EXERCISE PROMPT. Please return all lines from the records below that include the string "Yutong".

● ● ● ● ●

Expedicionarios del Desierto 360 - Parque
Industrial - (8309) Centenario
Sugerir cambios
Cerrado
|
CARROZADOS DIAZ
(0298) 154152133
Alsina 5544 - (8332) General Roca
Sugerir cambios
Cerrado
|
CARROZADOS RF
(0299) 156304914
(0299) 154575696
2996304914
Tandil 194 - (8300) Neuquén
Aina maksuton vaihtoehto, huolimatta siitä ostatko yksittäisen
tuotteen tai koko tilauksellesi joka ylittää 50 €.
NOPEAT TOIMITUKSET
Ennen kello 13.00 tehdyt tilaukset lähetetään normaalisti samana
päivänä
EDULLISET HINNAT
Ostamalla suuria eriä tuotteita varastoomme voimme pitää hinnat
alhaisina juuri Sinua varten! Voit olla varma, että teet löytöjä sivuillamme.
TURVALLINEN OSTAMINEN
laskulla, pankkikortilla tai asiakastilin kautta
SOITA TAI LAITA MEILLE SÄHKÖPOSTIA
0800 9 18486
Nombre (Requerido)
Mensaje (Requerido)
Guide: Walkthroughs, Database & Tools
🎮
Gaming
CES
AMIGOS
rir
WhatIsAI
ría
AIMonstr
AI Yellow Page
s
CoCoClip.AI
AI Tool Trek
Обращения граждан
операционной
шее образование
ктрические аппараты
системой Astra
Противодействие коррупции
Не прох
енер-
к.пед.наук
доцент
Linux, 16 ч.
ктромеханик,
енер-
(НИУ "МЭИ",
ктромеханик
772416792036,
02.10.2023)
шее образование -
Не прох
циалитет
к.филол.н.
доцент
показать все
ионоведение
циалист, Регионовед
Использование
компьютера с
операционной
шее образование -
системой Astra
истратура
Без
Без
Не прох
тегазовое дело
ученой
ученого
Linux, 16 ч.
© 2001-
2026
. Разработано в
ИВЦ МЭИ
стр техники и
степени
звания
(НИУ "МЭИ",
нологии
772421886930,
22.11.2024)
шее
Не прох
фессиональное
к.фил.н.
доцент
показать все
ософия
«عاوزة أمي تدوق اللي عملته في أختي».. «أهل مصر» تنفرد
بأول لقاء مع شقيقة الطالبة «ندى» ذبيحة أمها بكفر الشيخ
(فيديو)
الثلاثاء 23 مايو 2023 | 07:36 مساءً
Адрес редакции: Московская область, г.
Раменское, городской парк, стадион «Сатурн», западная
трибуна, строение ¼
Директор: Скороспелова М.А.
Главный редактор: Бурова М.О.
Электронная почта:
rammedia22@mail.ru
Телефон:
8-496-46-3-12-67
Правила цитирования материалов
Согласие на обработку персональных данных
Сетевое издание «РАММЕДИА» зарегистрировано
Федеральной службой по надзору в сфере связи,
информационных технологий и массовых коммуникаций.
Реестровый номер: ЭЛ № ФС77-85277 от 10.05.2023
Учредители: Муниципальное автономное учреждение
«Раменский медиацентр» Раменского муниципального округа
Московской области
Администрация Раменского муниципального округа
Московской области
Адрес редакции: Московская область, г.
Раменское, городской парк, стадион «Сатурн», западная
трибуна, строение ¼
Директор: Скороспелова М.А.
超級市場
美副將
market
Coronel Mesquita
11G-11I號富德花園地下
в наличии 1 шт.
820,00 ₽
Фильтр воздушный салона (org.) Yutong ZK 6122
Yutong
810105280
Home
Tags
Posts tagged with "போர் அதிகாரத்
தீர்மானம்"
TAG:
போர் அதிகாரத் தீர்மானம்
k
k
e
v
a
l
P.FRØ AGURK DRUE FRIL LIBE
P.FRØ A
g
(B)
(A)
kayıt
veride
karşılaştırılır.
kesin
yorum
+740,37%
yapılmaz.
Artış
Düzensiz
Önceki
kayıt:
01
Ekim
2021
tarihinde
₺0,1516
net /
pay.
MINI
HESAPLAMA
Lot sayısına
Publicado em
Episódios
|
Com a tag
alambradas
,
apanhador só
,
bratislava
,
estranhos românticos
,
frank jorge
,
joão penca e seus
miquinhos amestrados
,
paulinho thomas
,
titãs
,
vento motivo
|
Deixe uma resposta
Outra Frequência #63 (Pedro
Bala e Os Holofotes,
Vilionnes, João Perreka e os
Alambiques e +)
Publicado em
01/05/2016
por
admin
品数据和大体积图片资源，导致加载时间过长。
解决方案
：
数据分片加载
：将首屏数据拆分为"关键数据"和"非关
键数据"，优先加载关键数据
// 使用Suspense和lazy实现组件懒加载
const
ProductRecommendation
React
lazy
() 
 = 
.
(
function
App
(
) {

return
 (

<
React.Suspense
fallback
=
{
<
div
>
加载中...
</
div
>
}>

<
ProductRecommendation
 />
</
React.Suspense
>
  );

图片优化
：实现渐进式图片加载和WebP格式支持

● ● ● ● ●

PROBLEM SOLUTION.
Фильтр воздушный салона (org.) Yutong ZK 6122
Yutong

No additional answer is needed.